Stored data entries

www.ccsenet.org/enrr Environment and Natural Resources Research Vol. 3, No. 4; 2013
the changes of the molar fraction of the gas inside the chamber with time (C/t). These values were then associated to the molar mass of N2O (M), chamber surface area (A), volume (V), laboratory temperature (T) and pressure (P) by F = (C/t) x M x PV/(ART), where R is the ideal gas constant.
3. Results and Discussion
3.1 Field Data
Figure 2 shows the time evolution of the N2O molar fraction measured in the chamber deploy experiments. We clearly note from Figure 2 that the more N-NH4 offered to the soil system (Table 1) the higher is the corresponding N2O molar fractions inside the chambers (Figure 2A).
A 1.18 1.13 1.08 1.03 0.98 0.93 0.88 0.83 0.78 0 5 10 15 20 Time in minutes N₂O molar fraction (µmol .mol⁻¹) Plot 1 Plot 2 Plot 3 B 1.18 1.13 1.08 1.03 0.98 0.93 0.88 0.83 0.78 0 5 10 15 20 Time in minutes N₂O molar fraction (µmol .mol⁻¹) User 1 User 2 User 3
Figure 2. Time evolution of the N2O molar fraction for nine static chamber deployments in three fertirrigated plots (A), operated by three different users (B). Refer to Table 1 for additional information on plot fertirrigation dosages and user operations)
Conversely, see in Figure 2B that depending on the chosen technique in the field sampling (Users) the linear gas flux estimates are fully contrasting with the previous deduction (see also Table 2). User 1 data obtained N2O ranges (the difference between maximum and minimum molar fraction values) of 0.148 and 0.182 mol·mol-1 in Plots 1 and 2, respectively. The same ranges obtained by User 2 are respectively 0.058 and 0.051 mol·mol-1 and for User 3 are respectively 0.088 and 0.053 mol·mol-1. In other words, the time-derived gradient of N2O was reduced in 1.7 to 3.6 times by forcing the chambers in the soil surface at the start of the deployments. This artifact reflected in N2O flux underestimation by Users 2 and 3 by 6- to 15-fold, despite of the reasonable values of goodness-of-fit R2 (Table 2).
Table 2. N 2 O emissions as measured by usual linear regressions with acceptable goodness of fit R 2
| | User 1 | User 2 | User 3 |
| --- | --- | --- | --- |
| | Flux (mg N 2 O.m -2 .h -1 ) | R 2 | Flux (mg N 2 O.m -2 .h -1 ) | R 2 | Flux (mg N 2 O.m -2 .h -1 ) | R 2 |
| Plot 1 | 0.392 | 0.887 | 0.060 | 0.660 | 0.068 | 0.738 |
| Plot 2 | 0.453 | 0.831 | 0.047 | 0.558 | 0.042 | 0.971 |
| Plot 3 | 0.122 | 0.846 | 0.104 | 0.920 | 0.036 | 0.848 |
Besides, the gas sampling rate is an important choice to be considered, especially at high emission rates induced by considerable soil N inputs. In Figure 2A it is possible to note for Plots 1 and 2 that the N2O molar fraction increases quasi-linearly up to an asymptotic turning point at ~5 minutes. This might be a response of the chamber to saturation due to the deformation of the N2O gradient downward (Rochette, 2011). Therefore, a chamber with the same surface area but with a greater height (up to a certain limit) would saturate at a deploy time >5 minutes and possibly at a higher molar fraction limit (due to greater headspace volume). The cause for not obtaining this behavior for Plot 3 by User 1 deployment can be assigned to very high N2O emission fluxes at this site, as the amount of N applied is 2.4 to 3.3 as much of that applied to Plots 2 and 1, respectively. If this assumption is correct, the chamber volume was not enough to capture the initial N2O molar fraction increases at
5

Instructions to follow
Look through the data above. Each line containing the word "measured" needs to be copied.

Your response
Figure 2 shows the time evolution of the N2O molar fraction measured in the chamber deploy experiments. We clearly note from Figure 2 that the more N-NH4 offered to the soil system (Table 1) the higher is the corresponding N2O molar fractions inside the chambers (Figure 2A).
Table 2. N 2 O emissions as measured by usual linear regressions with acceptable goodness of fit R 2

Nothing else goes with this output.